Instructions for the task — Start at the line that contains "Club Audiomus". Repeat it and each line after it, exactly, up to and including the final line of the data.

Saved data entries —
——

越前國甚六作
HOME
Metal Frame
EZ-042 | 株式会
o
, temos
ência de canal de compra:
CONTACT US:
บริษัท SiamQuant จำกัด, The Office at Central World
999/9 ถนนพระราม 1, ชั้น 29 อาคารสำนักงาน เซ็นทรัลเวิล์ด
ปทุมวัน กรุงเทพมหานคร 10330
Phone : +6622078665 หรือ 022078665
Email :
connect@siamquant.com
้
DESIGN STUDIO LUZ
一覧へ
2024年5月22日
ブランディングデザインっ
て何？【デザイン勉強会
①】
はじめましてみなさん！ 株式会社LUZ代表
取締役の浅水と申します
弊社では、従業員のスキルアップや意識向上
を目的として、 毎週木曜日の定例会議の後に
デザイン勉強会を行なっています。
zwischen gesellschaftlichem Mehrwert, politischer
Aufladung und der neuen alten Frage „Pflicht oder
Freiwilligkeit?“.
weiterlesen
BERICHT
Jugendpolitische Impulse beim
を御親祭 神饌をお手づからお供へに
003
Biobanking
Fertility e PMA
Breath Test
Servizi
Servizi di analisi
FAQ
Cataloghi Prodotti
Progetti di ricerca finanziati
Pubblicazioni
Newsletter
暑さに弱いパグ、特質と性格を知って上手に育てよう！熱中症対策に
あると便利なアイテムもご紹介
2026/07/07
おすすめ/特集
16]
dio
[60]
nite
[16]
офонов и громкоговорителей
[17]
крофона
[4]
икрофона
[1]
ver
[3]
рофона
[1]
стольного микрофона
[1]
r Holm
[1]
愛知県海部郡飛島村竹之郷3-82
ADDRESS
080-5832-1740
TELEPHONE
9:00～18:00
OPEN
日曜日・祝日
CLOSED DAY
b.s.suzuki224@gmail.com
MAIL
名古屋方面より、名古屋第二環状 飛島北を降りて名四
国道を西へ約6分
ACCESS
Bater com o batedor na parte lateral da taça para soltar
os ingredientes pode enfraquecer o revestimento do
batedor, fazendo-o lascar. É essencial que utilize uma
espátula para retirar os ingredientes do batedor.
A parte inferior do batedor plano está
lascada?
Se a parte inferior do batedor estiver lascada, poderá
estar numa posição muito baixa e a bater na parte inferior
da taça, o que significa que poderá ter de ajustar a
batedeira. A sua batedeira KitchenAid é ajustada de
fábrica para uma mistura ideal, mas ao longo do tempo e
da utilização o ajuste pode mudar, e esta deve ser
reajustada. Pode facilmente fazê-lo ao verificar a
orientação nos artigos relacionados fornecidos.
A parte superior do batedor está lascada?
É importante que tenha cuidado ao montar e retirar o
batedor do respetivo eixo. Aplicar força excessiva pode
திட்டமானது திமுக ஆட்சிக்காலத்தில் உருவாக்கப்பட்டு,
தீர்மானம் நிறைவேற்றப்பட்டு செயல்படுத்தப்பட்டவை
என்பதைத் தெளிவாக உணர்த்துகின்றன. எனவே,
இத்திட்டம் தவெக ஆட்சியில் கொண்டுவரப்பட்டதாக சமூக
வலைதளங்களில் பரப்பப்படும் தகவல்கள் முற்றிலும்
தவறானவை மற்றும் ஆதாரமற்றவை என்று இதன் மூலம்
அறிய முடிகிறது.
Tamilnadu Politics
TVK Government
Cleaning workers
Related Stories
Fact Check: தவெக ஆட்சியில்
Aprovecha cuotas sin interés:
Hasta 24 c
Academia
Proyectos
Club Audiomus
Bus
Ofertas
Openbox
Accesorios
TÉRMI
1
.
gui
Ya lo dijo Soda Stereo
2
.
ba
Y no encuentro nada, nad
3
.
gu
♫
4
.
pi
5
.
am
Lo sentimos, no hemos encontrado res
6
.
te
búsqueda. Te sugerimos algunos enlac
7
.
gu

——

Result —
Club Audiomus
Bus
Ofertas
Openbox
Accesorios
TÉRMI
1
.
gui
Ya lo dijo Soda Stereo
2
.
ba
Y no encuentro nada, nad
3
.
gu
♫
4
.
pi
5
.
am
Lo sentimos, no hemos encontrado res
6
.
te
búsqueda. Te sugerimos algunos enlac
7
.
gu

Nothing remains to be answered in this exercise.